* _WORK REQUIRED_
Take the material below and reproduce, word for word, only the lines from the line with "right shoulder: (169, 388)" through the line with "left ankle: (263, 285)".

* _AVAILABLE RECORDS_
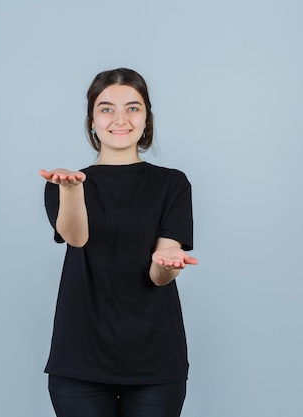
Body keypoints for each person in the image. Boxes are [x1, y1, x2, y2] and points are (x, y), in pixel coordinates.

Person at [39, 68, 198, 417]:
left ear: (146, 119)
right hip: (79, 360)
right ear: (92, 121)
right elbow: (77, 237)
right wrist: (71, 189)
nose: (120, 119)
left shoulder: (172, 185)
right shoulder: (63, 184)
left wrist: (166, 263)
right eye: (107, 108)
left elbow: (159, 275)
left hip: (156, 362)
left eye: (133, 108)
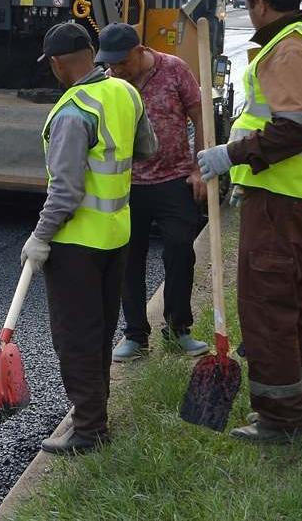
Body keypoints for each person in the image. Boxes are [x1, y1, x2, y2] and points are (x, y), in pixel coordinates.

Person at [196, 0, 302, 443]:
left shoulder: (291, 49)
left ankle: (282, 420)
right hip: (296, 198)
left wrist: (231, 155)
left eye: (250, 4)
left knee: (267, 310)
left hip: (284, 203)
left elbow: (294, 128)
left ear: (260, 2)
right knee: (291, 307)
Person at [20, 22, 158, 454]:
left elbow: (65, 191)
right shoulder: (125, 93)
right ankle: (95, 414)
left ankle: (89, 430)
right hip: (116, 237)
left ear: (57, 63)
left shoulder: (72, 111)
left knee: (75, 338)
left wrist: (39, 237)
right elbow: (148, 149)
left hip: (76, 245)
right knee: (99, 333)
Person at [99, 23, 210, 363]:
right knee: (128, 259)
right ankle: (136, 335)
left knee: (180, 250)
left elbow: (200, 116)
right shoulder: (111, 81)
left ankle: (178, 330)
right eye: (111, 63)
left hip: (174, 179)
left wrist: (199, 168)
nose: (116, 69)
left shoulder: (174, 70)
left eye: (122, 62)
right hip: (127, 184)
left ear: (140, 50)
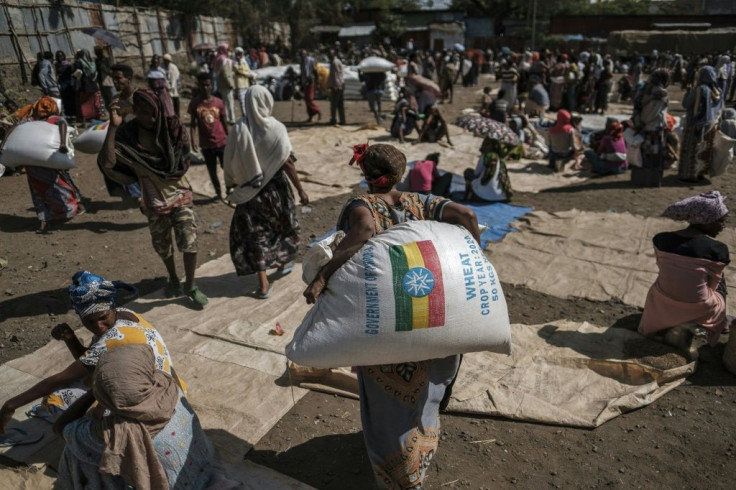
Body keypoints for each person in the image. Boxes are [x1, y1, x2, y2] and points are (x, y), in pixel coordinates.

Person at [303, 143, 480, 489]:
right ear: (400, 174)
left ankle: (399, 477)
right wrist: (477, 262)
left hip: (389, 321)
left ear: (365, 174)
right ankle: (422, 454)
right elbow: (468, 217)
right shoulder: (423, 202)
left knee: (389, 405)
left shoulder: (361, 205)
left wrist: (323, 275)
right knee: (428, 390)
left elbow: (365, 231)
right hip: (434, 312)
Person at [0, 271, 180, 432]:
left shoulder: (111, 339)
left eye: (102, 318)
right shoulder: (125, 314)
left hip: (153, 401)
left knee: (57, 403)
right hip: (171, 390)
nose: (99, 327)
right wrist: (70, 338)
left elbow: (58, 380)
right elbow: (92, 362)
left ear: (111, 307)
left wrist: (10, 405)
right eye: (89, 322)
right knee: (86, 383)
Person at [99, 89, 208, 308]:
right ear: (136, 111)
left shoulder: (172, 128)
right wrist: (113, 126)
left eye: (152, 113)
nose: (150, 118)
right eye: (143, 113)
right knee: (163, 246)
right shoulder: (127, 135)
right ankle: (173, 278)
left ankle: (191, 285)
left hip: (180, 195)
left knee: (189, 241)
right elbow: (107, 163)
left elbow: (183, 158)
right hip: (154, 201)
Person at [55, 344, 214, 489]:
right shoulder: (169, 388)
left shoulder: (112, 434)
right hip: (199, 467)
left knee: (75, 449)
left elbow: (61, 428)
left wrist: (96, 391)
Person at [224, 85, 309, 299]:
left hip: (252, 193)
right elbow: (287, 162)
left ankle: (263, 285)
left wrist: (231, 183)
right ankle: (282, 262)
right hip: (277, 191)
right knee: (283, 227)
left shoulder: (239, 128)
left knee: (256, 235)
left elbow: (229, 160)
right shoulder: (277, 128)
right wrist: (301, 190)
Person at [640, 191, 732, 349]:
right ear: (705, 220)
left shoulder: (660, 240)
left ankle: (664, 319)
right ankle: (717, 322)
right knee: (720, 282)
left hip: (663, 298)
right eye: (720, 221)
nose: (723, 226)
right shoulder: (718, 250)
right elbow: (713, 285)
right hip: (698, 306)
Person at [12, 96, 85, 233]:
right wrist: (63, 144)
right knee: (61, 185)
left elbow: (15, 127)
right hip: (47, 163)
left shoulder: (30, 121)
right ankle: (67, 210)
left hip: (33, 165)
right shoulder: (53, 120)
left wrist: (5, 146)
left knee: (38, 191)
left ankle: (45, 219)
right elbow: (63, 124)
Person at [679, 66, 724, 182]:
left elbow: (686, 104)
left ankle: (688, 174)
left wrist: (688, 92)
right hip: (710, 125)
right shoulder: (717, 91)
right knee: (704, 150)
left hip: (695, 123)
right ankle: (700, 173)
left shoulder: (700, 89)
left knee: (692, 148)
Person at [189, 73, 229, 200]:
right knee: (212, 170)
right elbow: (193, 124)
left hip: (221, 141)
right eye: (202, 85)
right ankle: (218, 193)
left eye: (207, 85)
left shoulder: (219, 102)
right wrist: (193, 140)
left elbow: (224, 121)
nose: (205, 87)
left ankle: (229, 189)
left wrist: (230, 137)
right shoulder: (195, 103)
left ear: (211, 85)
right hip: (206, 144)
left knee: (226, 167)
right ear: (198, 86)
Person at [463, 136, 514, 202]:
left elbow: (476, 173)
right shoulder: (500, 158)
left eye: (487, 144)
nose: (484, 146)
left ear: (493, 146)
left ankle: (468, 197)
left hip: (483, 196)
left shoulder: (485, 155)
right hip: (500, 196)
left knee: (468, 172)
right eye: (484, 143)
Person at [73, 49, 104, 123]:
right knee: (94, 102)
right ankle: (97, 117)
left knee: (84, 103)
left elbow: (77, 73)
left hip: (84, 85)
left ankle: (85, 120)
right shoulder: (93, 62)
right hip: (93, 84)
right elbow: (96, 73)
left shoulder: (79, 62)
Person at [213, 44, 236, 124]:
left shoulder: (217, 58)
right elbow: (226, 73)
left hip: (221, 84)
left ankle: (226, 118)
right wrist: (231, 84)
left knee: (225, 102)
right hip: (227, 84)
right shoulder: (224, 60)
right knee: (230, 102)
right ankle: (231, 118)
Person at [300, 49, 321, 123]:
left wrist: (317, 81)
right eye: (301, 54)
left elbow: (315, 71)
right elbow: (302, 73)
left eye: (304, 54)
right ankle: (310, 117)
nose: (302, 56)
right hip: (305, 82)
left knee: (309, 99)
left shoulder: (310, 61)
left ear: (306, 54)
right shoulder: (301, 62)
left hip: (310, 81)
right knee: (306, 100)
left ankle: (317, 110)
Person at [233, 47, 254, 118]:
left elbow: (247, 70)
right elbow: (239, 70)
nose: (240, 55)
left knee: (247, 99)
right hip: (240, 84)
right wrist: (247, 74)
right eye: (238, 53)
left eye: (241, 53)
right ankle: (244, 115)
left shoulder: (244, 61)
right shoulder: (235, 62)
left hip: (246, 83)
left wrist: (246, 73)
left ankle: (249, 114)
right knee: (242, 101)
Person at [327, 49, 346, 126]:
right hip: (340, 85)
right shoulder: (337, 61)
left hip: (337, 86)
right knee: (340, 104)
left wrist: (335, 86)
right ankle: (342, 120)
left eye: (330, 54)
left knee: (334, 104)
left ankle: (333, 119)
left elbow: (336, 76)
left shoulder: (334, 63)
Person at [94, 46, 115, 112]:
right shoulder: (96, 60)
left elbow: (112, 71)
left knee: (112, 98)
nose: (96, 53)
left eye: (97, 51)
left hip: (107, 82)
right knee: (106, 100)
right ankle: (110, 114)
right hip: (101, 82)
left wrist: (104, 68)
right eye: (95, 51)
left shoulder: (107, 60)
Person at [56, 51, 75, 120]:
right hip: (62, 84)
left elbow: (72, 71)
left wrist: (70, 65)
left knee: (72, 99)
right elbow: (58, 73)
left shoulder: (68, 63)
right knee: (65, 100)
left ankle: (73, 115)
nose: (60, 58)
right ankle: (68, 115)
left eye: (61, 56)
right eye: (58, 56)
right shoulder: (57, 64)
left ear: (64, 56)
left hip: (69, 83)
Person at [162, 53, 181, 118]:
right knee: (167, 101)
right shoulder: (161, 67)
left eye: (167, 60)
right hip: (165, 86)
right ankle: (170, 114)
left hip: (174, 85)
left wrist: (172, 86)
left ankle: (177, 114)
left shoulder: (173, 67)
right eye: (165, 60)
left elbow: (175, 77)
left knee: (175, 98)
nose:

* _ANSWER BOX_
right shoulder: (169, 388)
left shoulder: (112, 434)
right hip: (199, 467)
left knee: (75, 449)
left elbow: (61, 428)
left wrist: (96, 391)
Person at [224, 85, 309, 299]:
left hip: (252, 193)
right elbow: (287, 162)
left ankle: (263, 285)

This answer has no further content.